How to protect your child from cyberbullying
on 07 Oct, 2019
As we’re settling into the new school term, the same discussions about how best to protect our children both inside and outside of the education system are coming up. This follows suggestions from the Children’s Commissioner for England that some schools should be doing more to combat abuse and violence – with measures such as increased opening hours and on-site security.
Despite this, one of the biggest concerns for parents and teachers remains the threat of cyberbullying, an epidemic which has becoming a growing issue as more and more children get access to smart technology. In a survey conducted by loveit coverit, which looked at how children and young people use smartphones, it was found that over half of children between the ages of 10 and 13 have a personal smartphone, and that cyberbullying was among parents’ biggest concerns with their child having access to the internet. On top of this, it was found that over one third of parents believed that their child had been a victim of cyberbullying but had not been approached about the issue.
As this is a growing concern for many parents across the country, it’s important that you know the best ways to protect your child from the dangers of cyberbullying. In this short guide, we’ll run through some of the best ways to keep your child safe, so you can have peace-of-mind when they go online – whether that be at home or in school.
Parental control apps
A really easy way to ensure that your child is protected whilst surfing the web, regardless of where they are, is to get a parental control app for their smartphone. These can be easily installed on any device and allow you to set controls on a number of variables. For example, you can block specific websites and apps from your child’s device. So, if you know or suspect that they’re receiving negative attention from certain places (i.e. social media), you can stop them from visiting those spaces altogether. Alternatively, you can set timers for when apps can be accessed. This is particularly useful if you feel that your child may be accessing their smartphone during school hours.

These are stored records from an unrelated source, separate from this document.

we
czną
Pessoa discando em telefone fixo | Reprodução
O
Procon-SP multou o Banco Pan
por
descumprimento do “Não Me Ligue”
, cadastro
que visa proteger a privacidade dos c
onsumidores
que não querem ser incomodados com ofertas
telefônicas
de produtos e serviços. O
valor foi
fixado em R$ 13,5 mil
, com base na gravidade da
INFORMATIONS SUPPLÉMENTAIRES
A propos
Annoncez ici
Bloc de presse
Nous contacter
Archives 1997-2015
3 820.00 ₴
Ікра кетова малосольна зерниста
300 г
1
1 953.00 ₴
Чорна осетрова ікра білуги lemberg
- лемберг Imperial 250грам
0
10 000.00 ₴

While some smartphone manufacturers do have in-built services for parents to set limits on use – such as the iPhone’s Screen Time settings – there are a variety of third-party applications that can be installed on a range of devices. Some of these are paid subscription services and some are free, but it’s important to find the one that works best for you and your family.
Have an open discussion
While this may seem like a daunting prospect for parents with older children or teenagers, it’s a great a great way of protecting your child from cyberbullying. Not only is it good to have a frank conversation about their emotional wellbeing if they are suffering from bullying, it’s also good practice to have these sorts of discussions before they are introduced to independent smartphone technology.
According to the loveit coverit survey of UK parents, 78% would talk to their child openly if they found out that they were being bullied, whilst others would go to the school or the police. While it’s important to engage with your child about their mental state, especially in the wake of bullying, it’s also as important to ensure that they feel comfortable opening up to you in the first place, and the groundwork for this has to be laid early on. A good technique can be to have a rule book for online activity, so that you and your child understand what behaviour is acceptable and what is not.

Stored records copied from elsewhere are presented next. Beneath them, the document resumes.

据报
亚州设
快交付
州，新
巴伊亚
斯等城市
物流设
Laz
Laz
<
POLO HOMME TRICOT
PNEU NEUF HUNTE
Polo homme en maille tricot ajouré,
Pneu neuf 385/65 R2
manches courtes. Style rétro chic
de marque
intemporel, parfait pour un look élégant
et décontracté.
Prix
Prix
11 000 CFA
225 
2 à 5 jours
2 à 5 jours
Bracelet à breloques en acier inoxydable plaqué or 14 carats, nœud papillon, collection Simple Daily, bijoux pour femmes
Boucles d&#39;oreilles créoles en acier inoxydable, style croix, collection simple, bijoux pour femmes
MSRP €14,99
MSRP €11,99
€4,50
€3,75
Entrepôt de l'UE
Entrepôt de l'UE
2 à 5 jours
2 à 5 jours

It’s also important to stress that these discussions should not just be preventative, but continuous even if you don’t suspect your child has been a victim of cyberbullying. Furthermore, it’s important to teach your child about how respect others online, so that they don’t fall into the same traps as other cyberbullies.
Work with their school
Even if you’re not having discussions with your child about proper internet use and the dangers of cyberbullying, you can be fairly confident that measures are being taken within schools to offer support and guidance.
One of the biggest components to protecting your child online is to establish a good relationship with their school and ensure strong communication about their online activity, if that’s applicable. Not only is it important that the school informs you of how your child is behaving – if they’ve noticed drastic changes, had discussions with them, caught them using their smartphone inappropriately – it’s equally important that you relay any concerns that you might have. While the school can’t always act if cyberbullying arises outside school time, they will work with you to address the issues where they can.

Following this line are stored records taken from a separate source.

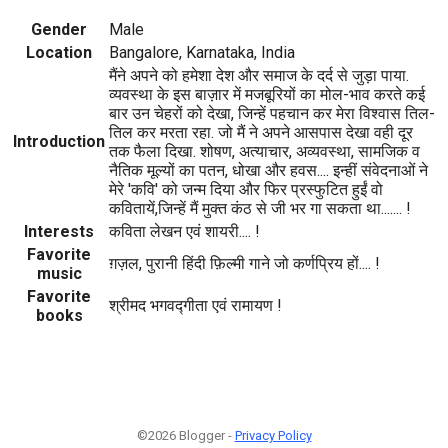
Gender
Male
Location
Bangalore, Karnataka, India
मैंने अपने को हमेशा देश और समाज के दर्द से जुड़ा पाया.
व्यवस्था के इस बाज़ार में मजबूरियों का मोल-भाव करते कई
बार उन चेहरों को देखा, जिन्हें पहचान कर मेरा विश्वास तिल-
तिल कर मरता रहा. जो मैं ने अपने आसपास देखा वही दूर
Introduction
तक फैला दिखा. शोषण, अत्याचार, अव्यवस्था, सामजिक व
नैतिक मूल्यों का पतन, धोखा और हवस.... इन्हीं संवेदनाओं ने
मेरे 'कवि' को जन्म दिया और फिर प्रस्फुटित हुईं वो
कवितायें,जिन्हें मैं मुक्त कंठ से जी भर गा सकता था....... !
Interests
कविता लेखन एवं शायरी.... !
Favorite
ग़ज़ल, पुरानी हिंदी फ़िल्मी गाने जो कर्णप्रिय हों.... !
music
Favorite
श्रीमद भगवद्गीता एवं रामायण !
books
©2026 Blogger -
Privacy Policy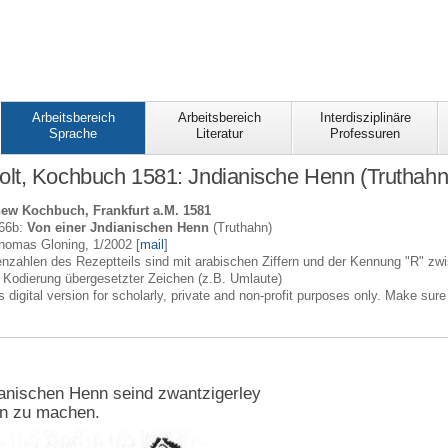
Arbeitsbereich
Arbeitsbereich
Interdisziplinäre
Sprache
Literatur
Professuren
lt, Kochbuch 1581: Jndianische Henn (Truthahn
ew Kochbuch, Frankfurt a.M. 1581
-66b:
Von einer Jndianischen Henn
(Truthahn)
Thomas Gloning, 1/2002 [
mail
]
tenzahlen des Rezeptteils sind mit arabischen Ziffern und der Kennung "R" z
 Kodierung übergesetzter Zeichen (z.B. Umlaute)
s digital version for scholarly, private and non-profit purposes only. Make sure
anischen Henn seind zwantzigerley
en zu machen.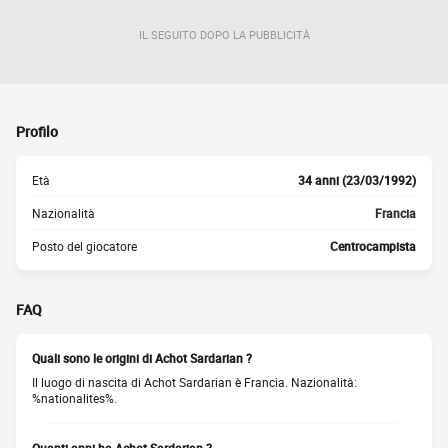
IL SEGUITO DOPO LA PUBBLICITÀ
Profilo
Età
34 anni (23/03/1992)
Nazionalità
Francia
Posto del giocatore
Centrocampista
FAQ
Quali sono le origini di Achot Sardarian ?
Il luogo di nascita di Achot Sardarian è Francia. Nazionalità:
%nationalites%.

Alternatively, if you feel that your child’s school is not adequately equipped to deal with the issue of cyberbullying, it’s vital that your raise the topic and push for more action to be taken. This can range from asking teachers and administrators to discuss the problem more openly or pushing for it to be included in the school’s policies and code of conduct.
While these tips may not be applicable to every situation, they’re a good starting point for opening discussions about cyberbullying with your child and their school, ensuring that they have as many tools as they need to remain safe online.